Hace cuatro años me encontraba en la Plaza de San Pedro en un encuentro del Papa con los movimientos eclesiales. En ese evento conocí a un joven y estuvimos conversando sobre la cantidad de gente, carismas y culturas allí presentes. Cuando comenté que los movimientos apostólicos ayudan a santificar a sus miembros, él se extrañó y me dijo: “Bueno, santos, santos, los que hacen milagros, los demás somos personas normales”.
No me pareció rara esa respuesta, pues algunos cristianos siguen pensando que la santidad es privilegio de pocos, que ser santo es tener estigmas como el Padre Pío, fundar congregaciones como la Madre Teresa o ser mártires de una persecución como el Padre Kolbe. Pero se equivocan.
La Iglesia dedica en su calendario litúrgico un día a conmemorar a todos aquellos hombres, mujeres, niños y niñas que no han tenido estigmas, no han fundado órdenes, no han sido martirizados en ninguna persecución y, sin embargo, bien merecen el título de santos.
El primer día de noviembre recordamos a las amas de casa que no llevan las llagas del Redentor, pero sí tienen las manos rugosas de tanto limpiar, lavar y cocinar, que convierten su amor a Dios y a su familia en atención, trabajo y servicio. Pensamos en los jóvenes que no han fundado congregaciones pero, en medio de sus tareas laborales, universitarias y familiares, buscan con fervor la Eucaristía o la Confesión. Festejamos a esos hombres que no son mártires en campos de concentración, pero que entre los ajetreos de cada día, reservan 15 ó 30 minutos a la oración, y por ello viven felices, entusiastas, radiantes. En fin, en esa fecha conmemoramos a esa multitud desconocida por nosotros, pero conocidísima por el Señor, a aquellas personas que se han dejado cautivar por el amor de Dios y que cautivan por su amor a Dios.

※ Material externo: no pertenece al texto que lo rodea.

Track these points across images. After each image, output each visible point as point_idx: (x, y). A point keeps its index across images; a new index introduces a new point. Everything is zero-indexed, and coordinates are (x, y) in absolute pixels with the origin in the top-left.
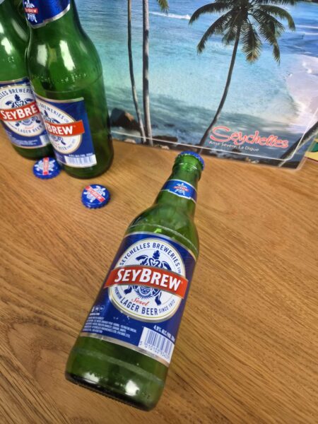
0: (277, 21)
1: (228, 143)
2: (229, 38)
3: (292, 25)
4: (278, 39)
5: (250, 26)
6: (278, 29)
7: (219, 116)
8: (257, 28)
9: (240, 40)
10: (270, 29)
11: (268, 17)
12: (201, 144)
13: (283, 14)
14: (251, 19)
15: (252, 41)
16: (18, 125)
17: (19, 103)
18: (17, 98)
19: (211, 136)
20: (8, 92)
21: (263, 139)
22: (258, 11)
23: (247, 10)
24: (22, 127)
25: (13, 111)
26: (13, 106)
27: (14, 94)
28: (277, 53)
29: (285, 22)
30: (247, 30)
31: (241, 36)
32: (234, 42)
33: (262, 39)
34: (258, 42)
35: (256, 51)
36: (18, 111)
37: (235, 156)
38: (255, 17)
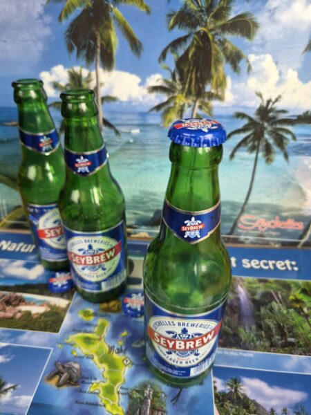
0: (284, 137)
1: (253, 230)
2: (253, 149)
3: (294, 138)
4: (286, 147)
5: (266, 140)
6: (285, 141)
7: (246, 207)
8: (271, 141)
9: (260, 150)
10: (280, 141)
11: (278, 134)
12: (231, 233)
13: (288, 132)
14: (266, 136)
15: (268, 150)
19: (239, 225)
21: (283, 223)
22: (271, 131)
23: (263, 131)
28: (286, 156)
29: (289, 137)
30: (264, 143)
31: (261, 147)
32: (255, 152)
33: (275, 148)
34: (272, 151)
35: (272, 156)
37: (260, 242)
38: (269, 135)
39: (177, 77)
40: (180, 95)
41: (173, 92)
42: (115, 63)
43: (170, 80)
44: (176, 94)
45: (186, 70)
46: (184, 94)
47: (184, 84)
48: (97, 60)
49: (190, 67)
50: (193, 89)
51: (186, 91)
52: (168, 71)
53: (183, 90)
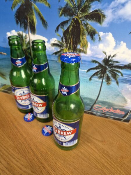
0: (117, 74)
2: (100, 77)
3: (122, 75)
4: (118, 79)
5: (107, 75)
6: (117, 76)
7: (97, 101)
8: (110, 75)
9: (104, 78)
10: (115, 76)
11: (114, 72)
12: (90, 110)
13: (119, 72)
14: (107, 73)
15: (108, 79)
16: (22, 101)
17: (24, 94)
18: (24, 92)
19: (94, 108)
20: (21, 90)
21: (115, 111)
22: (110, 70)
23: (106, 70)
24: (23, 102)
25: (21, 96)
26: (22, 95)
27: (23, 91)
28: (117, 83)
29: (119, 74)
30: (106, 76)
31: (104, 77)
32: (102, 79)
33: (112, 79)
34: (110, 79)
35: (110, 82)
36: (23, 97)
38: (109, 72)
39: (64, 40)
40: (66, 49)
41: (63, 47)
42: (36, 31)
43: (61, 41)
44: (64, 48)
45: (68, 37)
46: (67, 48)
47: (67, 44)
48: (28, 29)
49: (70, 36)
50: (71, 46)
51: (68, 47)
52: (60, 37)
53: (67, 46)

No es necesario hacer milagros para ser un santo, aunque estoy convencido de que todo santo obra el milagro que más agrada al Señor: la conversión de los corazones. No hacen falta estigmas, ni congregaciones ni persecuciones para alcanzar la santidad, para estar al lado de aquellos a los que se dedican velas, altares y novenas. Basta ejercitarnos en el verdadero amor, que es el servicio desinteresado de nosotros mismos a los demás; acudir con periodicidad a la Eucaristía y a la Confesión, esos impulsos visibles de la gracia que nos acercan a Cristo; ofrecerle a Dios unos momentos para estar a solas con Él para hablarle, escucharle y disfrutar de su compañía.
Si ya eres parte de este grupo, ¡Felicidades! ¡Sigue adelante! Si ya te diste cuenta de que la santidad sí está al alcance de tu mano, ya tienes la receta; si aún sigues pensando en que esto no es para ti, da el primer paso y Dios te irá llevando. A todos los santos de ayer y hoy y a quienes luchamos por serlo: ¡Feliz día!